/---

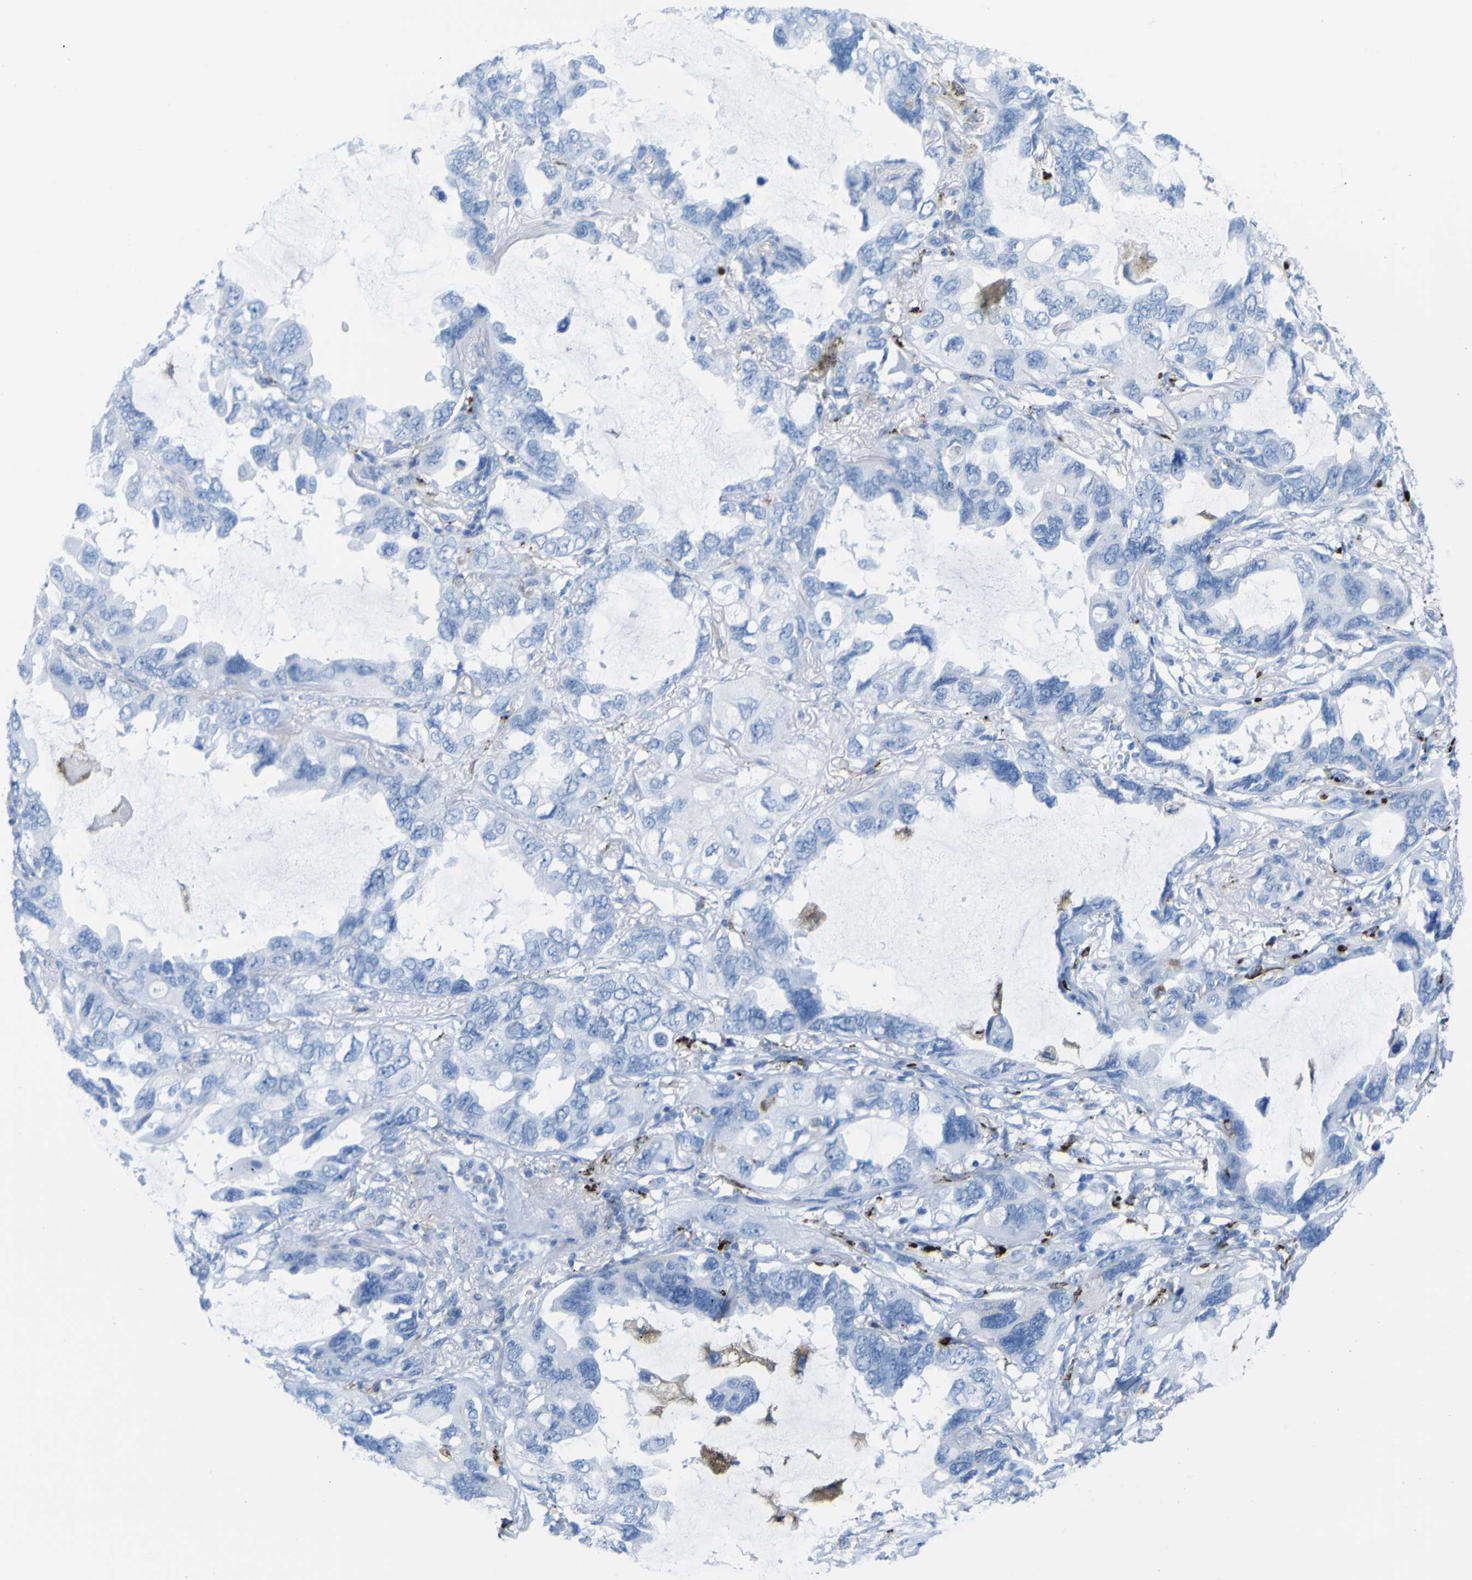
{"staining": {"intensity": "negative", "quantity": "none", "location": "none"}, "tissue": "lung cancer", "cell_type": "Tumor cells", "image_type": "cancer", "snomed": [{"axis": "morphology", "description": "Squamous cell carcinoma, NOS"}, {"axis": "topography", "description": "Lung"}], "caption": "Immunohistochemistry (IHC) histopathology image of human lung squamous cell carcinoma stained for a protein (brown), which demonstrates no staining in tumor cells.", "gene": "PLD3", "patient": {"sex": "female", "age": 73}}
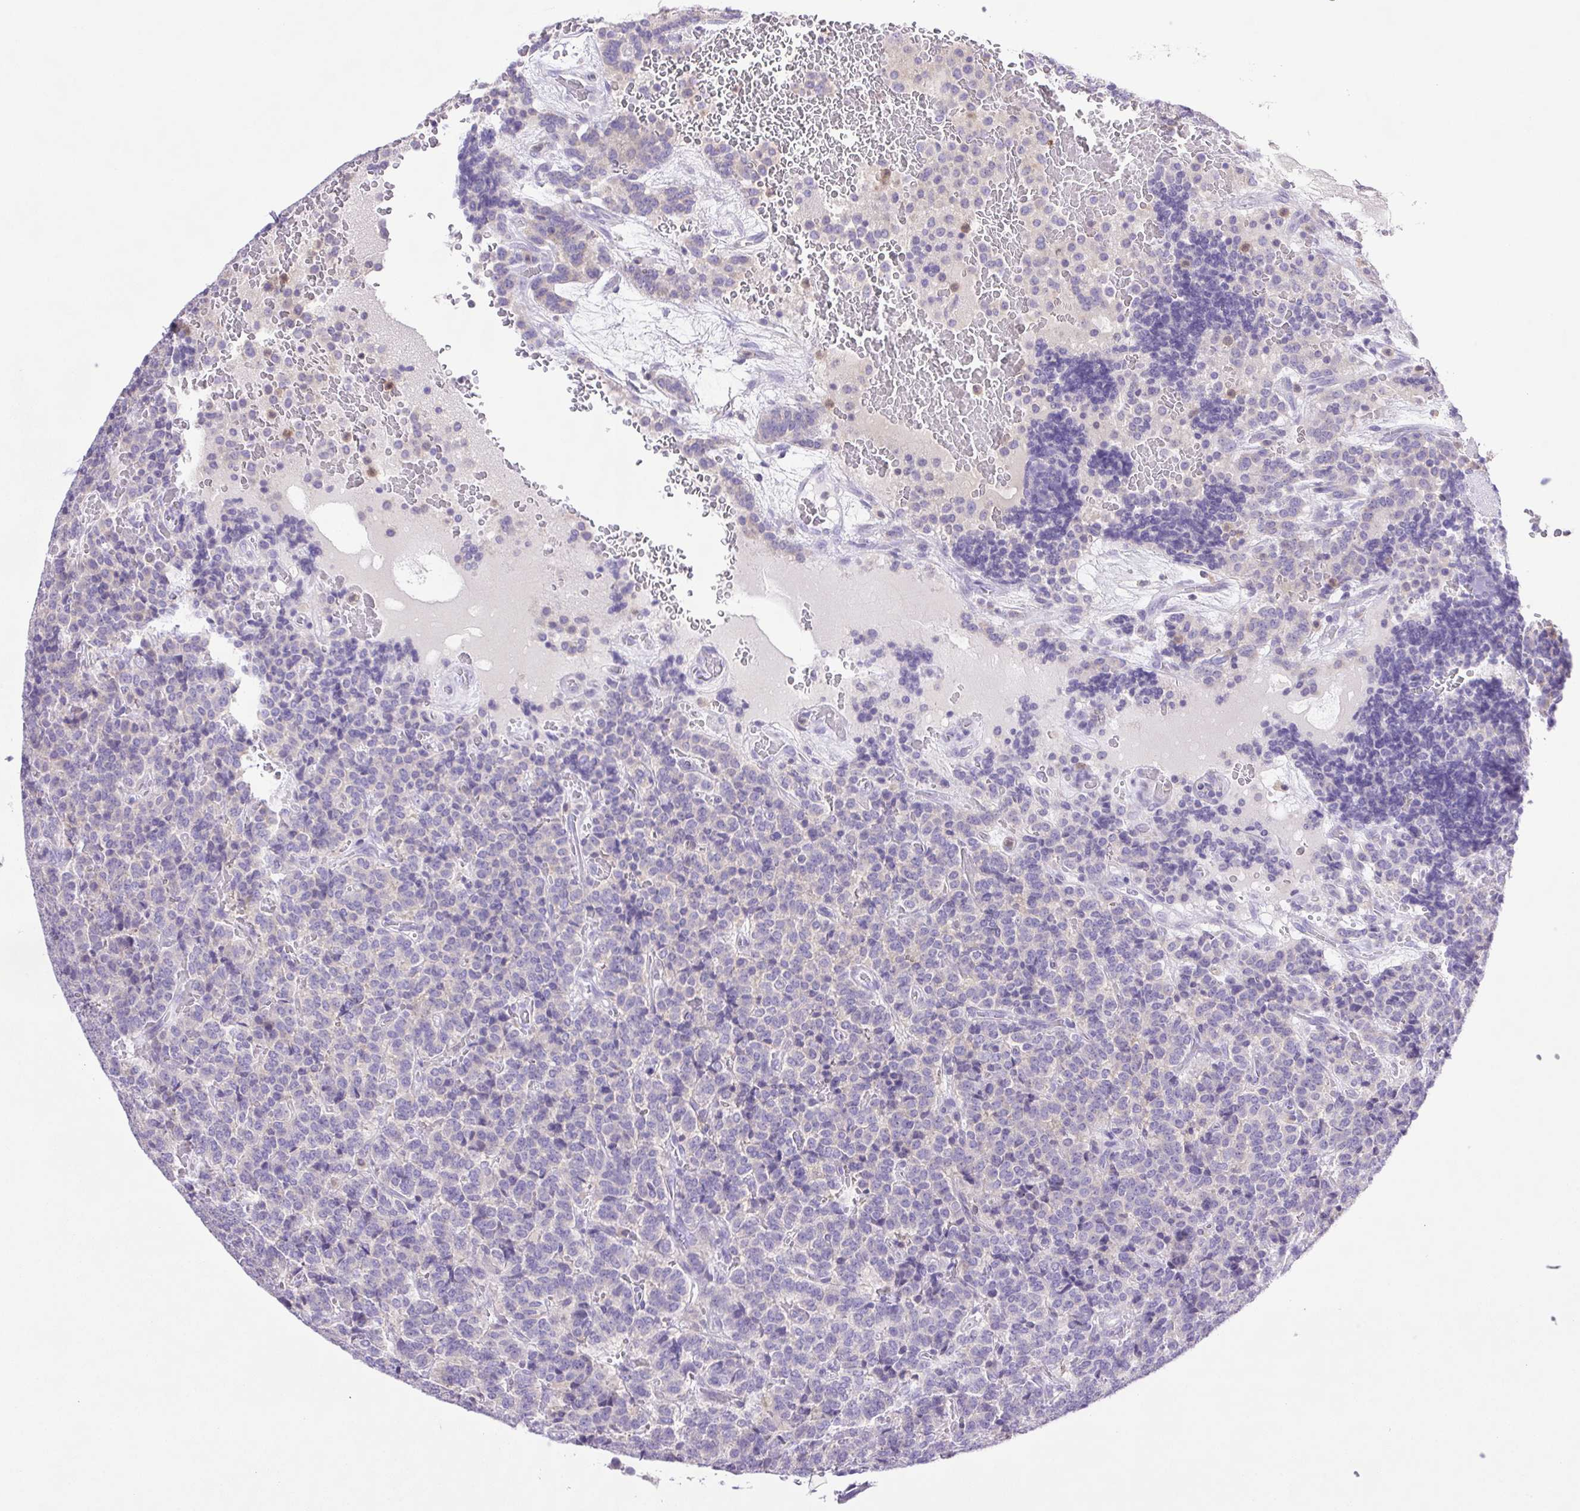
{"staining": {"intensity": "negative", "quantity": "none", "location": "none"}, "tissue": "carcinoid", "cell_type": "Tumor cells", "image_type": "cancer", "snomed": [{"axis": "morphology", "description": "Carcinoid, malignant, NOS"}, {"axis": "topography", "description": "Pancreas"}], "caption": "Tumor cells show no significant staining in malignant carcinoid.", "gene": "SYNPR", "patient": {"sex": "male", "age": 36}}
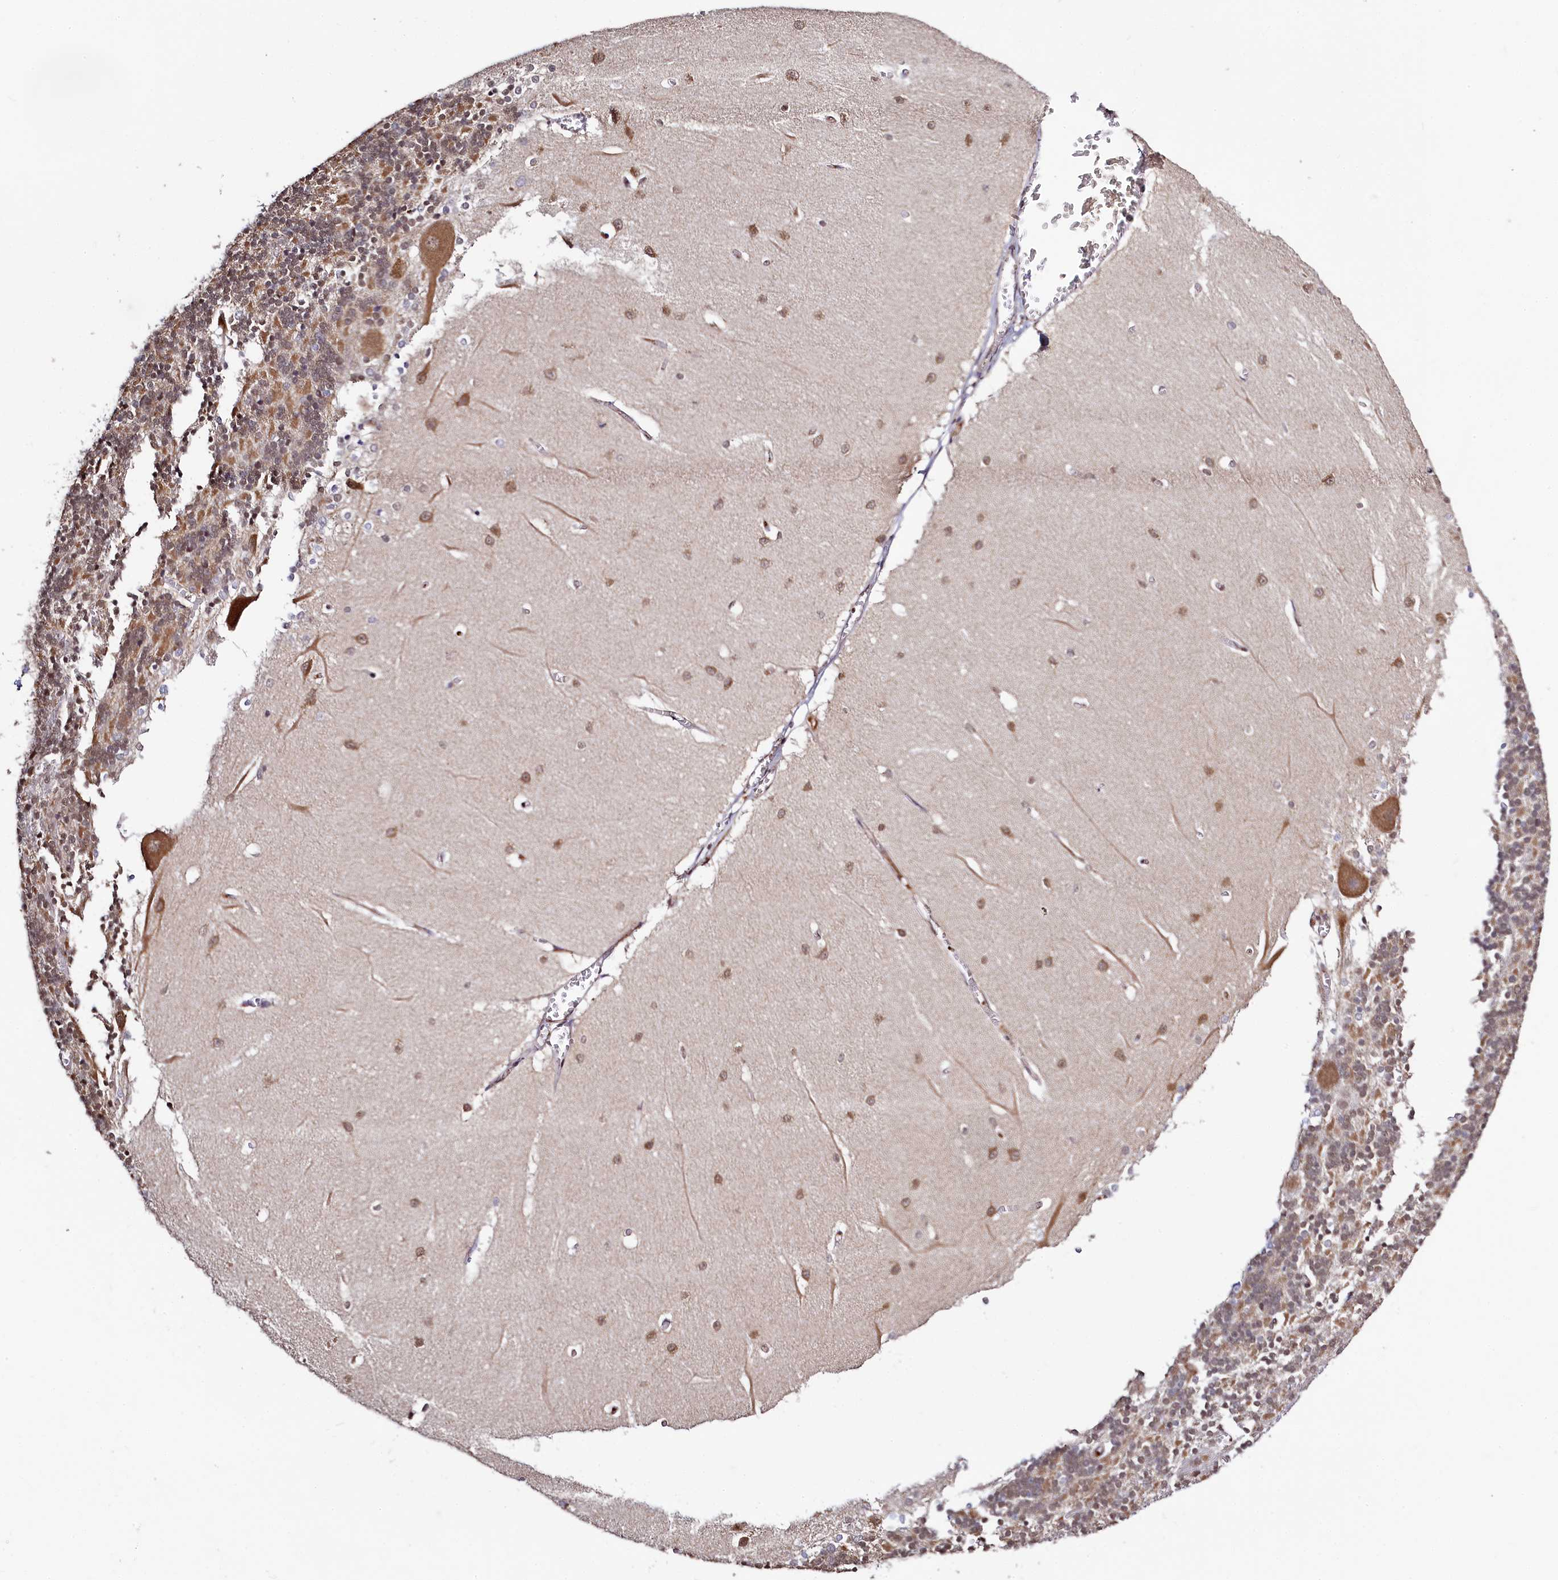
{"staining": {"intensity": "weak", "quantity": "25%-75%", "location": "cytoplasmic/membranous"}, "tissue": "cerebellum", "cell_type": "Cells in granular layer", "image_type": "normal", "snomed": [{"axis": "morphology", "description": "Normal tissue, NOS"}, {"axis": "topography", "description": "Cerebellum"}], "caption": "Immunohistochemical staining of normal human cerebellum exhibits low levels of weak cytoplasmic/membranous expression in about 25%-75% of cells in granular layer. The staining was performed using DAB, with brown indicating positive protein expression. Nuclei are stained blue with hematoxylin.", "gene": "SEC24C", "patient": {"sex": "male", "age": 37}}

\---

Give the number of lines above in which the word "cancer" appears, and nothing more.

2